Let $V$ be a real vector space of dimension $n>2$ and $\omega\in \wedge^2V^*$ an alternating bilinear form on $V$.
I'm wondering if there is a notion of exterior derivative $d:\wedge^2V^*\rightarrow \wedge^3V^*$ for alternating forms which is similar to the exterior derivative of differential forms (in particular $d^2=0)$. Is it possible to define exterior derivative for generic vector spaces which are not groups of differential forms?
Yes, but it's identically zero. $\wedge^2 V^{\ast}$ and $\wedge^3 V^{\ast}$ are, in general, nonisomorphic irreducible representations of $GL(V)$, so there are no nonzero natural maps between them.

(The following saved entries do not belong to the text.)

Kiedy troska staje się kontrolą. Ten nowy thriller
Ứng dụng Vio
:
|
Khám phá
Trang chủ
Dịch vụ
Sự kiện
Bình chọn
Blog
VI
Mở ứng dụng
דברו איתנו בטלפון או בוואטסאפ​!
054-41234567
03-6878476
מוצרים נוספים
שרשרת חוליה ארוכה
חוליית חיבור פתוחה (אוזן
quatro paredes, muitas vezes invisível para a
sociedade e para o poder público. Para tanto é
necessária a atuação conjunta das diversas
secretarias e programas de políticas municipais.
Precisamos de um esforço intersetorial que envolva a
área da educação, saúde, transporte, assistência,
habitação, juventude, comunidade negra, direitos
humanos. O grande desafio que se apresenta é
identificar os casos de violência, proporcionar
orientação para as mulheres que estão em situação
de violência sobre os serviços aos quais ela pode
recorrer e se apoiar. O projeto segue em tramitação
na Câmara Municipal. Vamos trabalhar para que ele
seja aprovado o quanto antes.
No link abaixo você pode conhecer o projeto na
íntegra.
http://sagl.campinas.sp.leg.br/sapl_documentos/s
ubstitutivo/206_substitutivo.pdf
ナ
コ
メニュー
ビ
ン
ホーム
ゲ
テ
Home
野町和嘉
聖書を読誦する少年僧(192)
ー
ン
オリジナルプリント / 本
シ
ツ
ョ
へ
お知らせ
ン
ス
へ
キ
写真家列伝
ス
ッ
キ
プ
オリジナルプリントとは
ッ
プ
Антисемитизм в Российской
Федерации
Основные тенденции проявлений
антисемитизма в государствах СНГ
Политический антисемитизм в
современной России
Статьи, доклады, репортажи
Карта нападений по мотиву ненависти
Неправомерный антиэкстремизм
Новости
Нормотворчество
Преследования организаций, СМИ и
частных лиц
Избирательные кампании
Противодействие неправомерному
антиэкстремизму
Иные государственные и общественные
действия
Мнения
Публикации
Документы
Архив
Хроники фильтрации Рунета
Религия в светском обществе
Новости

You can think of $\wedge^k V^{\ast}$ as being the $k$-forms on $V$ with "constant coefficients"; all of these have exterior derivative $0$. The next most simplest thing you could write down is $k$-forms with polynomial coefficients; these do have interesting exterior derivatives, but the relevant vector spaces are now $\wedge^k V^{\ast} \otimes S^{\ell} V^{\ast}$, and the exterior derivative goes
$$d : \wedge^k V^{\ast} \otimes S^{\ell} V^{\ast} \to \wedge^{k+1} V^{\ast} \otimes S^{\ell-1} V^{\ast}.$$
This is even a morphism of $GL(V)$-representations.